Oggi vorrei fare con voi una riflessione sulla “malinconia del cuore”. e la vorrei fare con una poesia di Mimnermo di Colofonte.
Il nome di Mimnermo ha il significato etimologico di “colui che resiste su l’Ermo“, un fiume dell’Eolide e fu probabilmente attribuito a un avo del poeta in ricordo della sua valorosa partecipazione a una vittoria riportata dai Greci di Smirne contro i Lidi del re Gige in questa località.
Della sua vita sono ad oggi giunte pochissime notizie e visse probabilmente tra la seconda metà del VII e l’inizio del VI secolo a.C.
Dai pochi frammenti giunti a noi è difficile giudicare dell’arte di un autore.
Il tema della giovinezza, contrapposta alla vecchiaia, definita odiosa, riveste un ruolo di primo piano nella sua produzione poetica: il poeta si augura che la morte lo colga a 60 anni.
La visione positiva della vecchiaia, accolta da Solone, poeta di elegia politica, è rinnegata da Mimnermo, che invece la ritiene una fase di decadenza fisica che impedisce all’uomo di godere di tutti i piaceri della vita, anche la vista del sole, tormentato da tristi pensieri.
La condizione giovanile è migliore perché una situazione di spensieratezza, in cui il fanciullo non è in grado di discernere il bene dal male, a lui ancora sconosciuti, come si legge in alcuni frammenti: ciò da un lato rende il giovane sprovveduto e spesso incosciente, dall’altro invece gli assicura quella serenità fanciullesca che si contrappone alla pensierosità della condizione senile.
La poesia è la seguente:
Come le foglie
Al modo delle foglie
fiorito della primavera nascono
e ai raggi del sole rapide crescono
noi simili a quelle per un attimo
abbiamo diletto del fiore e dell’età
ignorando il bene e il male per dono dei Celesti.
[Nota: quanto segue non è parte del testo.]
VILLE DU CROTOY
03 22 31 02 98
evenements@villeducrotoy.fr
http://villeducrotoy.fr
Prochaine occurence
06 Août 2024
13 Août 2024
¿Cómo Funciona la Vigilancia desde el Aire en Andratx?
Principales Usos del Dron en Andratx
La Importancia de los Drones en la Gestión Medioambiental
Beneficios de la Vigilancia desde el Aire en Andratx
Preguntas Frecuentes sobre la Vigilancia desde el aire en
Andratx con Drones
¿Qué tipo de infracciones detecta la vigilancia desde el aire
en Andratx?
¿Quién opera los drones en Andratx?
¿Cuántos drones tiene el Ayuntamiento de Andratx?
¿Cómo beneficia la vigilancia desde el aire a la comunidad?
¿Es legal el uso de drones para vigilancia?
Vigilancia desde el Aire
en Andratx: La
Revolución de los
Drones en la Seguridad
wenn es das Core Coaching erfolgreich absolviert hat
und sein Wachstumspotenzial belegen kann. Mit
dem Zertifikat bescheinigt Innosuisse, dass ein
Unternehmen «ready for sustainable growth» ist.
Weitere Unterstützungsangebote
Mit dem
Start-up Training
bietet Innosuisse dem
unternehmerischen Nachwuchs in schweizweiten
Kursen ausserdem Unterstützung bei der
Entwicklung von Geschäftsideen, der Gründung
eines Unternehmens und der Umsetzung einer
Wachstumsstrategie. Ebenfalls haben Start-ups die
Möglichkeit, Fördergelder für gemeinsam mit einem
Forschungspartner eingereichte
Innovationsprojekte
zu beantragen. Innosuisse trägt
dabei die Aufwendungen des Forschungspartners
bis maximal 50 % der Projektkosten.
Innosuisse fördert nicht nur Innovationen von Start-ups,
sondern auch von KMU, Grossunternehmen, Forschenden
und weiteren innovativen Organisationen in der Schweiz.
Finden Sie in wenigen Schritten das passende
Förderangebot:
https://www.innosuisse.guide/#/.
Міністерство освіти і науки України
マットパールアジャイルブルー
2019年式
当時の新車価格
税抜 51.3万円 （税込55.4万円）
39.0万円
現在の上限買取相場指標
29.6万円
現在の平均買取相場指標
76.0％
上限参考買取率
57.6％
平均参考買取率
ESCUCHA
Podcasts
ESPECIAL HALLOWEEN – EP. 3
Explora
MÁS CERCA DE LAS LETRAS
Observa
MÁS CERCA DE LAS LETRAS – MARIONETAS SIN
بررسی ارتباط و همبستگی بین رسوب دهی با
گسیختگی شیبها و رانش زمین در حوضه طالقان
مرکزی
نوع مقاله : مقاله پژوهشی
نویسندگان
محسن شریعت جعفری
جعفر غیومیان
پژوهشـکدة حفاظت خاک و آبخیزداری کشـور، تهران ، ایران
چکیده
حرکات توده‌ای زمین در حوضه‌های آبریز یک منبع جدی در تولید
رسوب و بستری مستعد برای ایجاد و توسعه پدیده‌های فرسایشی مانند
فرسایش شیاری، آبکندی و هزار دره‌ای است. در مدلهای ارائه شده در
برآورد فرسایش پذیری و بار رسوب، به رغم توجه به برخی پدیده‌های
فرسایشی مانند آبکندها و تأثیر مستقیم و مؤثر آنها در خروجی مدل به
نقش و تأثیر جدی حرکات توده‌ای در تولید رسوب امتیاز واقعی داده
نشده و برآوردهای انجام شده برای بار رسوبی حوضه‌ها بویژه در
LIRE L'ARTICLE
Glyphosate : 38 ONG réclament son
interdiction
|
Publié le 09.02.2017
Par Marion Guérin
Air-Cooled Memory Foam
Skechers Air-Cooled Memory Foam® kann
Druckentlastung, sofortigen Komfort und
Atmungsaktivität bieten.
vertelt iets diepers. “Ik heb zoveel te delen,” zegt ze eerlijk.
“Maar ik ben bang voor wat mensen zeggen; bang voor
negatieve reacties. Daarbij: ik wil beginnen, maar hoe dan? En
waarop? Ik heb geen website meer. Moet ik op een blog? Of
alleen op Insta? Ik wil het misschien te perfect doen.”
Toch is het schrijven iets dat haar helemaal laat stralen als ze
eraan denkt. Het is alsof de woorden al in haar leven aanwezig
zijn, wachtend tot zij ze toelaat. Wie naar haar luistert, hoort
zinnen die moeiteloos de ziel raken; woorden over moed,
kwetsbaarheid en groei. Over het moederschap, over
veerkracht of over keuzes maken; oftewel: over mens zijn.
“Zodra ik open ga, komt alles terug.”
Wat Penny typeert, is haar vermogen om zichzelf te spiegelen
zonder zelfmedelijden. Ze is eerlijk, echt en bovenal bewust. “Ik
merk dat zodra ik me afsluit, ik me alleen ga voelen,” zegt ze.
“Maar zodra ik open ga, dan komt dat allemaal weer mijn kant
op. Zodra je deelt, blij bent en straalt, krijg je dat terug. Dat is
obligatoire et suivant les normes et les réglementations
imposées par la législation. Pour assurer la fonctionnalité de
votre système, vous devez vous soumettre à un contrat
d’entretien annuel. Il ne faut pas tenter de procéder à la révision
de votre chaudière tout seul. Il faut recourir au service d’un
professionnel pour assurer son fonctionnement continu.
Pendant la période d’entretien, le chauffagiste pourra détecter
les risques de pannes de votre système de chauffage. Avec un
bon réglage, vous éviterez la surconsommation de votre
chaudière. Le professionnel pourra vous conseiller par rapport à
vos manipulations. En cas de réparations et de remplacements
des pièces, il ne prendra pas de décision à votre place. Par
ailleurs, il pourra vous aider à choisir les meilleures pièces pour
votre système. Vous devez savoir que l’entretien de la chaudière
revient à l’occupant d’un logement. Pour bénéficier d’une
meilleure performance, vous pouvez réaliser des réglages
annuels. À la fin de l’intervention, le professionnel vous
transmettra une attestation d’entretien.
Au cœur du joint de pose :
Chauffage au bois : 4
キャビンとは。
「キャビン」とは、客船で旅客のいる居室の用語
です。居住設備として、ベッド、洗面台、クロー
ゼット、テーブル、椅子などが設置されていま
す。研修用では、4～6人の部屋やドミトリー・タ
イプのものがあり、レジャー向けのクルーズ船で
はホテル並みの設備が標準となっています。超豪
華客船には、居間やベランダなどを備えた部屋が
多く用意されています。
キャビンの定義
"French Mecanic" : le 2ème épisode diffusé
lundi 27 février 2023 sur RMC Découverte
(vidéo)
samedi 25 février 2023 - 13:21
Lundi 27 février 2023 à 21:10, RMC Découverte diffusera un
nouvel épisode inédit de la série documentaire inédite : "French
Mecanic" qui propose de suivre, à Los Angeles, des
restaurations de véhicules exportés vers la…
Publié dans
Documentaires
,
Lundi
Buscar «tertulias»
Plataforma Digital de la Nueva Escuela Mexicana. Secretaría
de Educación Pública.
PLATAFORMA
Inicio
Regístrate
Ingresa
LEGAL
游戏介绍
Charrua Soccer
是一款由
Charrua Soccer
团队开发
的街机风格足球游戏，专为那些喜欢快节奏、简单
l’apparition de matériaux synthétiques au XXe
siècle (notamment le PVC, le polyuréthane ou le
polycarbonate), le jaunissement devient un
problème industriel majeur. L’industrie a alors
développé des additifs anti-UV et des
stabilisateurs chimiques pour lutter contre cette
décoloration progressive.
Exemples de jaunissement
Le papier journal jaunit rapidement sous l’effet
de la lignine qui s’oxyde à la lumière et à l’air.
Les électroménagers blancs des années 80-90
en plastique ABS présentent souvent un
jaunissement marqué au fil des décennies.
Ma le nere dèe ci stanno a fianco
l’una con il segno della grave vecchiaia
e l’altro della morte. Fulmineo
precipita il frutto della giovinezza,
come la luce di un giorno sulla terra.
E quando il suo tempo è dileguato
è meglio la morte che la vita
Se riflettiamo bene è la raggelante consapevolezza del destino umano.
Destino umano come il destino delle foglie.
Come la foglia appena beve un sorso di vita non è più: nel momento in cui la stagione si colma di frutti e si veste di colori, già si annuncia, tremante il tragico declino.
Già si distende il buio fitto della notte.
Come le foglie, è l’avventura umana.
Il poeta commisura il destino dell’uomo al destino delle foglie: il destino di una stagione che fugge, irrefrenabile e inafferrabile.